**PROBLEM SET:**
1. Answer these questions using the boat forum thread.
(a) Why did the poster signing as FKT ship steel into Tasmania rather than buy it locally?
(b) What is that poster almost finished sewing?
(c) What location is listed for the poster Foiling Optimist?
2. Reproduce, word for word, the portion of the boat forum thread that opens with the words containing "As for his woodwork, it's" and closes with "not my thing.".
# start of ARTICLE
Another Interesting Home Built Steel Boat

Fah Kiew Tu

Curmudgeon, First Rank
10,665
3,650
Tasmania, Australia
Thank you Windward, I watched the series. This is the most pro hobby project in the history of YouTube. What a tour de force of retired master craftsman talent.  I don't know why more people don't get that starting from a proper CAD model and getting everything cut out first is just way way easier and faster to build,
This bit depends a lot on where you live. In my case I don't think I'd have gained much if anything by getting all the plate cut by someone else. The hull didn't take all that long to do anyway and a plasma cutter makes clean cuts following a template. I freighted all my steel into Tasmania because the local steel merchants wanted far more than the price in one of the big mainland cities.

As for his woodwork, it's a standard above what I aimed for but I did everything myself not had other people do bits so had to go with what I could do. We did cut nearly all the timber on my place and I air dried it for years before I started on the interior. Now I'm almost finished sewing the berth cushion covers and working on the standing rigging. Launch day is getting closer but there'll be no YouTube videos at all - not my thing.

FKT

 

Foiling Optimist

Super Anarchist
1,228
355
Vancouver BC.
Fah Kiew Tu at least you have to post some photos! Can you talk about how long you took for planning vs. building. Did you make up all your templates from plans in advance? It's cool to do the woodwork yourself.

 

Foiling Optimist

Super Anarchist
1,228
355
Vancouver BC.
I was editing my previous post but had to retreat suddenly to the bar with work colleagues. I suspect in reading your posts above, Mr. Tu, you share to some degree my visceral distaste for these ill conceived low-skill boat projects. (not that we can't stop watching them as one observes the proverbial car wreck.) For me it's particularly depressing to consider what the lack of consultation  with experts, such as buying actual plans, says about this person's understanding of the value of living in a functioning society. How could you be a middle class employed person in an advanced country and not get that there might be something more to boats than it looking roughly the shape of a boat on land? How could you function with this bad a case of Dunning Kruger syndrome? This Rusty Junk fellow is particularly terrifying as he doesn't come across as being otherwise that eccentric.

 

monsoon

Super Anarchist
1,454
240
ELIS
This bit depends a lot on where you live. In my case I don't think I'd have gained much if anything by getting all the plate cut by someone else. The hull didn't take all that long to do anyway and a plasma cutter makes clean cuts following a template. I freighted all my steel into Tasmania because the local steel merchants wanted far more than the price in one of the big mainland cities.
# end of ARTICLE
# start of STORED RECORDS
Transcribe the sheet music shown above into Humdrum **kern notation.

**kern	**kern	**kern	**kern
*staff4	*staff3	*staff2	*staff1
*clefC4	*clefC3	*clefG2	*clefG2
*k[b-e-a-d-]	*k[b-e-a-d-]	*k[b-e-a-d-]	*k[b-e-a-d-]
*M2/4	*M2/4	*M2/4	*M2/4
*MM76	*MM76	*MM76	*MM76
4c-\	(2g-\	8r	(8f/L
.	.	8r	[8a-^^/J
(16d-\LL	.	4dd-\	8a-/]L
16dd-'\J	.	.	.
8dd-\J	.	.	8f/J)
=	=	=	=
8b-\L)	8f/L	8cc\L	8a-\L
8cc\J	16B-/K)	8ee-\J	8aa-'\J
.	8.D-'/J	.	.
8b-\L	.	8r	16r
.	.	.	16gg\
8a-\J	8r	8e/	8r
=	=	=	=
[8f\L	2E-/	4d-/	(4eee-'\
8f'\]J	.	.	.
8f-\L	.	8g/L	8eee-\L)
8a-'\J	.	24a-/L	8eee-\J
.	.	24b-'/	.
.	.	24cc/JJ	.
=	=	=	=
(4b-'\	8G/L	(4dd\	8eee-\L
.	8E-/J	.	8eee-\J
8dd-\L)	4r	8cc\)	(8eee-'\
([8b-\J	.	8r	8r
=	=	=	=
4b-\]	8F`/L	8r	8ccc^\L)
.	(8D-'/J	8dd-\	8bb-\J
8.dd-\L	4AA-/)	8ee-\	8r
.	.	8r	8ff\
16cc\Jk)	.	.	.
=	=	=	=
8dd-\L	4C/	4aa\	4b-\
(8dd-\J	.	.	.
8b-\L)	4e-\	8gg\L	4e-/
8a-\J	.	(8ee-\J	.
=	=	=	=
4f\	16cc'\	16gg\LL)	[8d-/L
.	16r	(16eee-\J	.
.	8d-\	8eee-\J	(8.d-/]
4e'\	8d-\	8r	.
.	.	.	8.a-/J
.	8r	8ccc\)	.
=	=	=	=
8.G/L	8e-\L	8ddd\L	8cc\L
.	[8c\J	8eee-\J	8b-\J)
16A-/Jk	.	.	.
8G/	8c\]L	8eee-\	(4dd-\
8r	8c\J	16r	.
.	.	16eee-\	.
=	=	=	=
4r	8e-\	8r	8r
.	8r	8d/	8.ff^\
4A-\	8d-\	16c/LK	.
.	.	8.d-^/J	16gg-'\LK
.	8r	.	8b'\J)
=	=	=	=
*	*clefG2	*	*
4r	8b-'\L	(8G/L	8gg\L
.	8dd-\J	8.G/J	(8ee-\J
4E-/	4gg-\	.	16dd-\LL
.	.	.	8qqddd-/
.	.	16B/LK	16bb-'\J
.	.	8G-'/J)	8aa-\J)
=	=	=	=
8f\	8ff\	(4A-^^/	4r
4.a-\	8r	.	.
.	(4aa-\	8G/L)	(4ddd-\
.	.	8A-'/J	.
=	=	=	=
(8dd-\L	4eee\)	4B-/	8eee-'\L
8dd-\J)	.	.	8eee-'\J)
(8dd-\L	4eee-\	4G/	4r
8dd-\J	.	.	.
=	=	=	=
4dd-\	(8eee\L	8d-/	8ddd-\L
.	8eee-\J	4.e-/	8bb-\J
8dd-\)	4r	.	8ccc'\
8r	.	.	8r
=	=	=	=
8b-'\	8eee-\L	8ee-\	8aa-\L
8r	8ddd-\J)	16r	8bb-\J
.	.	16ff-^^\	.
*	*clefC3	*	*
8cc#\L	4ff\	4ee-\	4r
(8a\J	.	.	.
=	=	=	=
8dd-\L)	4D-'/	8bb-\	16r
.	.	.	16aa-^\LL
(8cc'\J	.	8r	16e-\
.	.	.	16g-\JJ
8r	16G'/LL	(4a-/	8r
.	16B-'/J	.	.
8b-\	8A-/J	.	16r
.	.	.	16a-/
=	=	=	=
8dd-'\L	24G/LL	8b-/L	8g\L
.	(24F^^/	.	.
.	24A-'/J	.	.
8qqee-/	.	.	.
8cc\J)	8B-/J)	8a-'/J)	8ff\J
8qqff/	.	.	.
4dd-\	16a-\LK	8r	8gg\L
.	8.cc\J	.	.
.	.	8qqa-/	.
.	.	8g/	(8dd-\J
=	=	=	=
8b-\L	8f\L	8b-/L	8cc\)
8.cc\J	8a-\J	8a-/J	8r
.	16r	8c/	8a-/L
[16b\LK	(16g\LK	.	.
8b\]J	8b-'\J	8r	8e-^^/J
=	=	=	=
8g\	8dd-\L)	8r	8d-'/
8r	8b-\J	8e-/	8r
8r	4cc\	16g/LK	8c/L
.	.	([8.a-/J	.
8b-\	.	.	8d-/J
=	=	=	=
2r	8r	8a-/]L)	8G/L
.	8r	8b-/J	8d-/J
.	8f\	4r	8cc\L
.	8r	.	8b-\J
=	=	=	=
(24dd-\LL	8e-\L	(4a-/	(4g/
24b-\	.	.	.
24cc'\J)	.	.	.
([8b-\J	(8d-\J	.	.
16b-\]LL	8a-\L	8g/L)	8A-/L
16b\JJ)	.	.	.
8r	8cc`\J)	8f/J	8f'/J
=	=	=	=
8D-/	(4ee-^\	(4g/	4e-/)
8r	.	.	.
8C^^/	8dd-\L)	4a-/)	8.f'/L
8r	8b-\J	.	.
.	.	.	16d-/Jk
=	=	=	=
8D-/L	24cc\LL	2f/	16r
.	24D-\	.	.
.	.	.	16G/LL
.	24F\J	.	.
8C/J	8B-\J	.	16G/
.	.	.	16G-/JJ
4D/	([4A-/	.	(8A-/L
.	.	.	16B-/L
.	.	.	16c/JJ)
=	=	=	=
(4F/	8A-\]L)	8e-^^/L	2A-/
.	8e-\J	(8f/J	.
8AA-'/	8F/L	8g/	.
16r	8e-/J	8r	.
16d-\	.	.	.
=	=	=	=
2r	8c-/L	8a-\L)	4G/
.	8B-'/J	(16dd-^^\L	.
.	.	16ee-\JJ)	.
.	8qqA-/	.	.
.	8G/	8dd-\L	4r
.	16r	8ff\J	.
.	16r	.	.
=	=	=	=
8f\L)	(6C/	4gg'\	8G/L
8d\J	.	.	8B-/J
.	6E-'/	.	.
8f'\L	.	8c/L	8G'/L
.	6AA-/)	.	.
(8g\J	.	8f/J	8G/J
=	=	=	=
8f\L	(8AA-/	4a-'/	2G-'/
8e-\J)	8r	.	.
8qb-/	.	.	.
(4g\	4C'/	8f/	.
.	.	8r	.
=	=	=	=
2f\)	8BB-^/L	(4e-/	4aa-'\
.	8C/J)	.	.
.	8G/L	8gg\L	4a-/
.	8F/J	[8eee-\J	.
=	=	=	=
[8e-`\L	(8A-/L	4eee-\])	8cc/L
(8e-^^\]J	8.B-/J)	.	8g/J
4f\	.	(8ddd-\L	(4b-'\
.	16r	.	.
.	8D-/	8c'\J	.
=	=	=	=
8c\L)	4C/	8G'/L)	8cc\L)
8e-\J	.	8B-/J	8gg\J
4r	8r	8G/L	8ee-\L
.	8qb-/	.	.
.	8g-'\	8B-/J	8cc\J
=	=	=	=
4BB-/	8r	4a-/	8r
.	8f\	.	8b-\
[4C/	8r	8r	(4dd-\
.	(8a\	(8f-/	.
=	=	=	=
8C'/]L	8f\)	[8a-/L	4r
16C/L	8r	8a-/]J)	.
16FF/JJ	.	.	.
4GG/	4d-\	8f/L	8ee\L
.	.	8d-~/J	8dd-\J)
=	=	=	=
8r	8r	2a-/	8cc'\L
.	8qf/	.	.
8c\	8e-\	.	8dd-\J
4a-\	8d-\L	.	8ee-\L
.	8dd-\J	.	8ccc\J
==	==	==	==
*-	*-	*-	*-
# end of STORED RECORDS
**ANSWERS BY TASK:**
1.
(a) The local steel merchants wanted far more than the price in one of the big mainland cities.
(b) The berth cushion covers.
(c) Vancouver BC.

2.
As for his woodwork, it's a standard above what I aimed for but I did everything myself not had other people do bits so had to go with what I could do. We did cut nearly all the timber on my place and I air dried it for years before I started on the interior. Now I'm almost finished sewing the berth cushion covers and working on the standing rigging. Launch day is getting closer but there'll be no YouTube videos at all - not my thing.